Task description
Once every line in the data below has been checked for "median", give the number of lines that hold it, and only that.

----- Extracted material

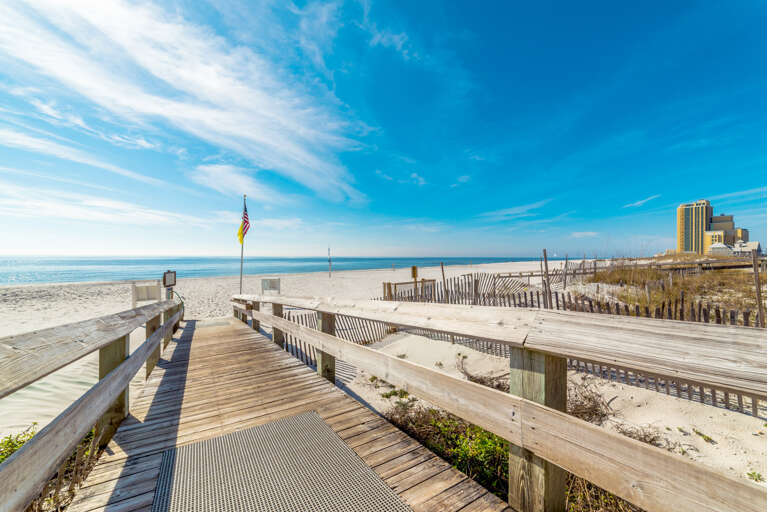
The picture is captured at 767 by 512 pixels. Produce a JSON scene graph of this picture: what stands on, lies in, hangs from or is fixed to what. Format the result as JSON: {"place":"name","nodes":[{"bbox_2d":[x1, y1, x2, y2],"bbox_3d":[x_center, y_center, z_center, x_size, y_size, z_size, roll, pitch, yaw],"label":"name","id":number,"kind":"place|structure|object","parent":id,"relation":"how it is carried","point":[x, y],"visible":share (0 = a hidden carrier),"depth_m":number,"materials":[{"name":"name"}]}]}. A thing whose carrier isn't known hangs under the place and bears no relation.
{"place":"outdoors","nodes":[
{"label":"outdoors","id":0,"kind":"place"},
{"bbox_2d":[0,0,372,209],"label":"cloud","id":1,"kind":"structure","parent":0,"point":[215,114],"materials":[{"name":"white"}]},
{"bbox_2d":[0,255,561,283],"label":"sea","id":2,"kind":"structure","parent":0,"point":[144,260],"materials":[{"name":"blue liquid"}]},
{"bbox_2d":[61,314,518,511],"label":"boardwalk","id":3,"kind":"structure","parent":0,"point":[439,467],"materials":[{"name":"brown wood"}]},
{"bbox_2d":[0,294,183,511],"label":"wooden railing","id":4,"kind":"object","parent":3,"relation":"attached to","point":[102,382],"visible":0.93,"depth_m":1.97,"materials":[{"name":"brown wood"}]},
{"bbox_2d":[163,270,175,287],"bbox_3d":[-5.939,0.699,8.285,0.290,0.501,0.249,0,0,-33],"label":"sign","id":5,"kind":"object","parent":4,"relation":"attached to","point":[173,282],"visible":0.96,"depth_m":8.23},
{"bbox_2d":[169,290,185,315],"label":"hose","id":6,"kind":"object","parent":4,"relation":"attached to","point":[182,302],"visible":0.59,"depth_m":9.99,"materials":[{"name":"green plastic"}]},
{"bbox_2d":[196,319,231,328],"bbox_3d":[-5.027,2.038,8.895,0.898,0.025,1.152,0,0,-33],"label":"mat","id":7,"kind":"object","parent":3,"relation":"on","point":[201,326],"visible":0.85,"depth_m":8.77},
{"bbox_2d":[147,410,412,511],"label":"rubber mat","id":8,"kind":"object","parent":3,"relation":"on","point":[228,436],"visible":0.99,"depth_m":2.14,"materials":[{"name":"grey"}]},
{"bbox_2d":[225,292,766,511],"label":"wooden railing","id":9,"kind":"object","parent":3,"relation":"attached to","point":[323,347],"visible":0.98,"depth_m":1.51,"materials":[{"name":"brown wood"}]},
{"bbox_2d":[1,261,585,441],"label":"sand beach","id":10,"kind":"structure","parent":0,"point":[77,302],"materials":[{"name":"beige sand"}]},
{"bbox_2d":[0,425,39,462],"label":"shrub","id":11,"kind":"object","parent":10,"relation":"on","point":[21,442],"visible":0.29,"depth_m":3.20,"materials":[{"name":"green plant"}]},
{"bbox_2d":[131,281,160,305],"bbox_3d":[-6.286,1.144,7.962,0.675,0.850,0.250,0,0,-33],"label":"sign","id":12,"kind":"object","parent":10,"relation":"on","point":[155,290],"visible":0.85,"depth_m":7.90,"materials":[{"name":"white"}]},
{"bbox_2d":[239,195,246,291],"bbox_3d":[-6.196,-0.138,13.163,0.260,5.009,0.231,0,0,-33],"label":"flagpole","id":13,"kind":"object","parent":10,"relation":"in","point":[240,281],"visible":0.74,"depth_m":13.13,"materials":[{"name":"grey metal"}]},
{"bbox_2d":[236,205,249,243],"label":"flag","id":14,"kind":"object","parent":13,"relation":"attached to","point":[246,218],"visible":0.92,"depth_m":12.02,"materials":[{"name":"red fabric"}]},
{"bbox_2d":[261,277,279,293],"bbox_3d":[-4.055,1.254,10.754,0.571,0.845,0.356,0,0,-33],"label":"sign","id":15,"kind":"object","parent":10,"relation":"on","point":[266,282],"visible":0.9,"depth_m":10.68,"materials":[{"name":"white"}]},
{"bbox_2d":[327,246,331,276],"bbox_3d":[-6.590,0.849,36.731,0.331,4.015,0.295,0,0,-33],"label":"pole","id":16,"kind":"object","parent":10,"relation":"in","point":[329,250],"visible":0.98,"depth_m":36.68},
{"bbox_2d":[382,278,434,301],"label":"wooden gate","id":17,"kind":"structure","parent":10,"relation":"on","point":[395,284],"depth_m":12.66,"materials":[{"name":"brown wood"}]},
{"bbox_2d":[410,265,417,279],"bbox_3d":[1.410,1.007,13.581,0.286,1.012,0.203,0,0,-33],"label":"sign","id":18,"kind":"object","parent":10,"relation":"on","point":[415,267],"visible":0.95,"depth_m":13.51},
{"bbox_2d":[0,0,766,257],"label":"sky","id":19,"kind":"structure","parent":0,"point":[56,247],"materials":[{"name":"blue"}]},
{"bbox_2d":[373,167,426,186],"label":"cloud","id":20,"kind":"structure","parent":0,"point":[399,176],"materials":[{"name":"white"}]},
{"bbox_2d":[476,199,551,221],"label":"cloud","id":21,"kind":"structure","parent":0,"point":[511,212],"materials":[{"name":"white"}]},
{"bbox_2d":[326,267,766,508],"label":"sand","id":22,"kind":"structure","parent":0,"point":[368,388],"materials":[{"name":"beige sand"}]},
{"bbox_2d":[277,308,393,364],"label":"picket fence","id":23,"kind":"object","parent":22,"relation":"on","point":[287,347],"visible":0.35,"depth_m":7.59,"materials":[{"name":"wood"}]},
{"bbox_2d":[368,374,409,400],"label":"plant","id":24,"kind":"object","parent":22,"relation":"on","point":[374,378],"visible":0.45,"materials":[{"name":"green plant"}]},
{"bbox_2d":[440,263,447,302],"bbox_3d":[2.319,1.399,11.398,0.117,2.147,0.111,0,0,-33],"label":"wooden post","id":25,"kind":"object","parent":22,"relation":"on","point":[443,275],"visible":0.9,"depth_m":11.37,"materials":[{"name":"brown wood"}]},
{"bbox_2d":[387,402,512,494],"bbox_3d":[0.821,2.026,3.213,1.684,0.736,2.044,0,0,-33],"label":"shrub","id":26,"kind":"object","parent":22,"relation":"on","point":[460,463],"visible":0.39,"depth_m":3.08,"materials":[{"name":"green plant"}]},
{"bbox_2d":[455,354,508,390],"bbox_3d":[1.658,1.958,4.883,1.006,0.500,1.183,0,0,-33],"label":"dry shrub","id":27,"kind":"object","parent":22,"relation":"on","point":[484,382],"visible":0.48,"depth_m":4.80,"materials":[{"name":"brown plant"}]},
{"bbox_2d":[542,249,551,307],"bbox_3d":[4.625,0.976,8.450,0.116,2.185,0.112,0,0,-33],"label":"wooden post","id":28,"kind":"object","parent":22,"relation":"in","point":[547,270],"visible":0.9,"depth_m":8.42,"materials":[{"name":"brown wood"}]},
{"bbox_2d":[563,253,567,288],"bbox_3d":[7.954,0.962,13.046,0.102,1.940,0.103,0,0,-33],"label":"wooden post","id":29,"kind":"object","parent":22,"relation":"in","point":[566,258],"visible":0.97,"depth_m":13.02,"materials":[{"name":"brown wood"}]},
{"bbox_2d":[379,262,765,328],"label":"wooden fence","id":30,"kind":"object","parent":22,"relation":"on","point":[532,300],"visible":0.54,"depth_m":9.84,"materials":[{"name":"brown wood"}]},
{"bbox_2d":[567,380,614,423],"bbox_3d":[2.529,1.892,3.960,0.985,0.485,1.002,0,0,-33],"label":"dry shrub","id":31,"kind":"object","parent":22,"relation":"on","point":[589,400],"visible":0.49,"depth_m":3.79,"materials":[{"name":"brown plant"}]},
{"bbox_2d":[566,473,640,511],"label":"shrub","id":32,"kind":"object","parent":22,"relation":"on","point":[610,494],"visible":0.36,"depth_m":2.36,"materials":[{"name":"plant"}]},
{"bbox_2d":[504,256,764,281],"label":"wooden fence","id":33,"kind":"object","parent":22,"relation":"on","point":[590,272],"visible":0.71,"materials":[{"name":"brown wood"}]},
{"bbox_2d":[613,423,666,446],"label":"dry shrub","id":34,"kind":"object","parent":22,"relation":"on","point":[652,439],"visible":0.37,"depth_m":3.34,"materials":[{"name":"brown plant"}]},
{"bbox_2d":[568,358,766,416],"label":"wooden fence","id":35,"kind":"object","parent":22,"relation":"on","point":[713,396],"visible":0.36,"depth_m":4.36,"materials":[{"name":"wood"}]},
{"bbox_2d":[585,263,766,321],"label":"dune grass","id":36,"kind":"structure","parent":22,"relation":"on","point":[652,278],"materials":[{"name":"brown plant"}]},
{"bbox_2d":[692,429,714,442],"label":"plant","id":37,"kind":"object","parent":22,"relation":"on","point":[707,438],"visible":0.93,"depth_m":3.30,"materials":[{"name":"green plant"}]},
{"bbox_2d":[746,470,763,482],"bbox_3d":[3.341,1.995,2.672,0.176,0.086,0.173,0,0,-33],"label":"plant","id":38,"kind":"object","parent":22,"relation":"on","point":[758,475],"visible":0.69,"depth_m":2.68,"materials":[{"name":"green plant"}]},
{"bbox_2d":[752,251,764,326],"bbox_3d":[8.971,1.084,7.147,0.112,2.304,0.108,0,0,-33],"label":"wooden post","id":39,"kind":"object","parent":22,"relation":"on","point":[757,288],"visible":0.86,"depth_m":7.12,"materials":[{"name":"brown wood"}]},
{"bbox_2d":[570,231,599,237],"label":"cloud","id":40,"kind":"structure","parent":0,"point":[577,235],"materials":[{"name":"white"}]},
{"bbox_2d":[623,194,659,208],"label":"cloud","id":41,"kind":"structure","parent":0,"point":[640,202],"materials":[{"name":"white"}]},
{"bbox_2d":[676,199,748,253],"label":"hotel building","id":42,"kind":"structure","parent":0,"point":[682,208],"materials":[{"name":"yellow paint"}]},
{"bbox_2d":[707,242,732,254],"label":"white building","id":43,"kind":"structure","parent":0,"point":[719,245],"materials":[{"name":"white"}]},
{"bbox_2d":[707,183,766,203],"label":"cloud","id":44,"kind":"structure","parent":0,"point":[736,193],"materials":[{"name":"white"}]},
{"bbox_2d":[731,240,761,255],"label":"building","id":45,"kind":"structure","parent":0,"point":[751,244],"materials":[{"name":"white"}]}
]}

----------
----- Extracted material

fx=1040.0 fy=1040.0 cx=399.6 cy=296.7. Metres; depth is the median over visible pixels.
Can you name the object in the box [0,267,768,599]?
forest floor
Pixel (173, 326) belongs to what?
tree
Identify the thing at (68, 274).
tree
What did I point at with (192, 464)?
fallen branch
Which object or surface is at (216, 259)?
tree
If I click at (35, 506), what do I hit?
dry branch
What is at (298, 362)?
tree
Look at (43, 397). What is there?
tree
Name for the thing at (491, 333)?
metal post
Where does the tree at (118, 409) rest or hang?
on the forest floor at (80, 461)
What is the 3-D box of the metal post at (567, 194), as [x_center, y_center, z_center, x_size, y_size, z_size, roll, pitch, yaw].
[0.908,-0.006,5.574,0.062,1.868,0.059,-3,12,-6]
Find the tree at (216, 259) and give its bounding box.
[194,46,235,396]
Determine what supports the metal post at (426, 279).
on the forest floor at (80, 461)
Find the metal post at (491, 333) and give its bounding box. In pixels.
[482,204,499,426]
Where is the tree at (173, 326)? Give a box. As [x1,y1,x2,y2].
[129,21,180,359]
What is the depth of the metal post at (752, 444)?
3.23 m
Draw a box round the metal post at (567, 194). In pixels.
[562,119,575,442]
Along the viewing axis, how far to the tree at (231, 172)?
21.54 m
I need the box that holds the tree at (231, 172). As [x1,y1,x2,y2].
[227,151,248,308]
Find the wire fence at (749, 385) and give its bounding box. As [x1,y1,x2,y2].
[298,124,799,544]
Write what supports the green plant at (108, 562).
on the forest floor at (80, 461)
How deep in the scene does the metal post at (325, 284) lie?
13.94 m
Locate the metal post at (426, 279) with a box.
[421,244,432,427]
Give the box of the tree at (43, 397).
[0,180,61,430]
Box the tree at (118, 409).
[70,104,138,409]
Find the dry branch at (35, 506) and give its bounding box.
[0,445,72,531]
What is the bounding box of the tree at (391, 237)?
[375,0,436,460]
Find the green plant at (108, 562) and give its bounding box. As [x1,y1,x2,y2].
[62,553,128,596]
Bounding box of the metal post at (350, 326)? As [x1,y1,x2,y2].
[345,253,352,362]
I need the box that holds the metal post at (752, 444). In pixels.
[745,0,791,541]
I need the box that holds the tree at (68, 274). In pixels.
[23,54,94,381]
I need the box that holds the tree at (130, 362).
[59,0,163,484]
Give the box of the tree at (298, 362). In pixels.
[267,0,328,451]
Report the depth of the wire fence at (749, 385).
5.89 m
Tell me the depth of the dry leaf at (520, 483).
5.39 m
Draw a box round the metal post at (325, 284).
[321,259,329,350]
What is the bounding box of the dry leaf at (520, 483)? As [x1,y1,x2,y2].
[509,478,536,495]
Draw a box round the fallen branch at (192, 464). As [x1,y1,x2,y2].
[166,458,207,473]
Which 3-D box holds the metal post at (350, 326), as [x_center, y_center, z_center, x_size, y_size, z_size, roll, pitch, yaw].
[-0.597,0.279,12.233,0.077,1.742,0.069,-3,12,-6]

----------
----- Extracted material

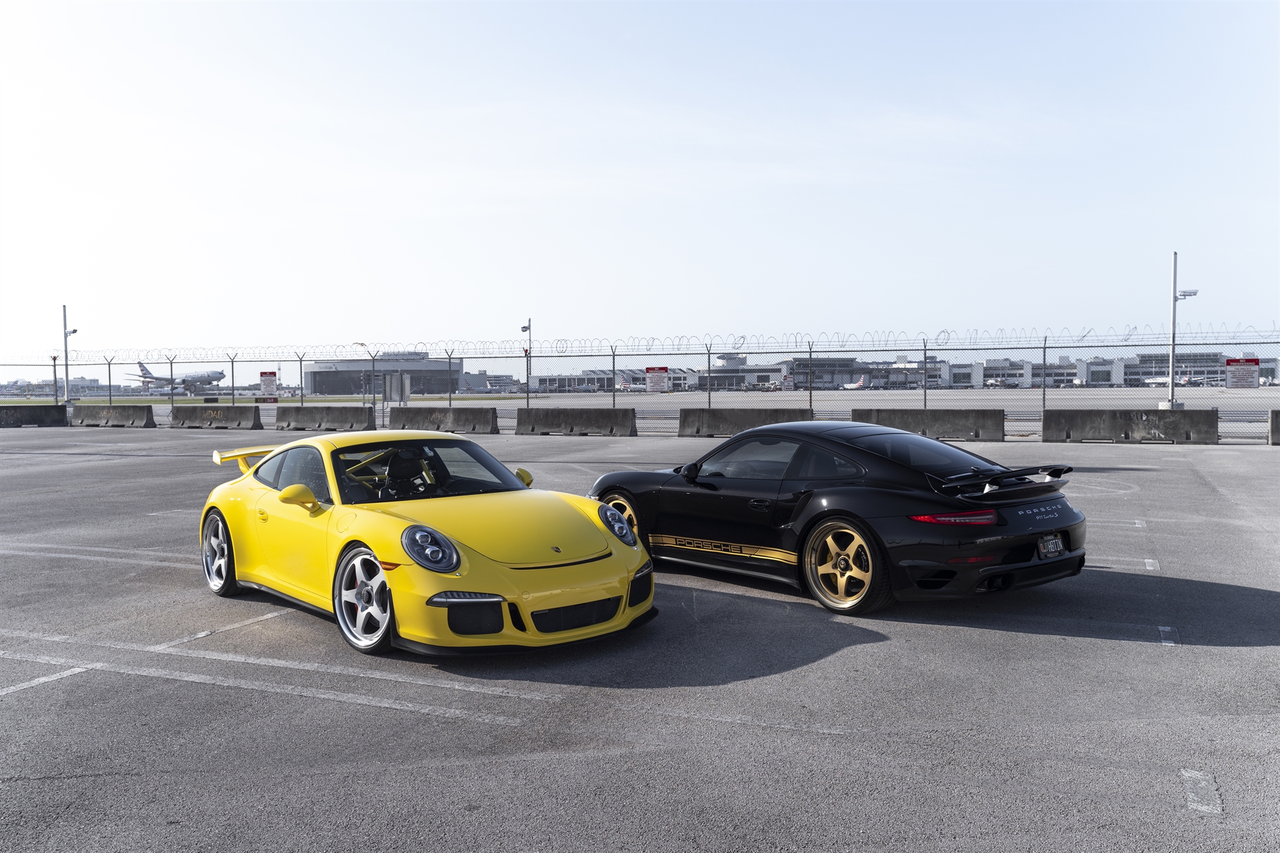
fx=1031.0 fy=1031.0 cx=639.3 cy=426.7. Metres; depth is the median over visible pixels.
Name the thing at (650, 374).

----------

Final answer
2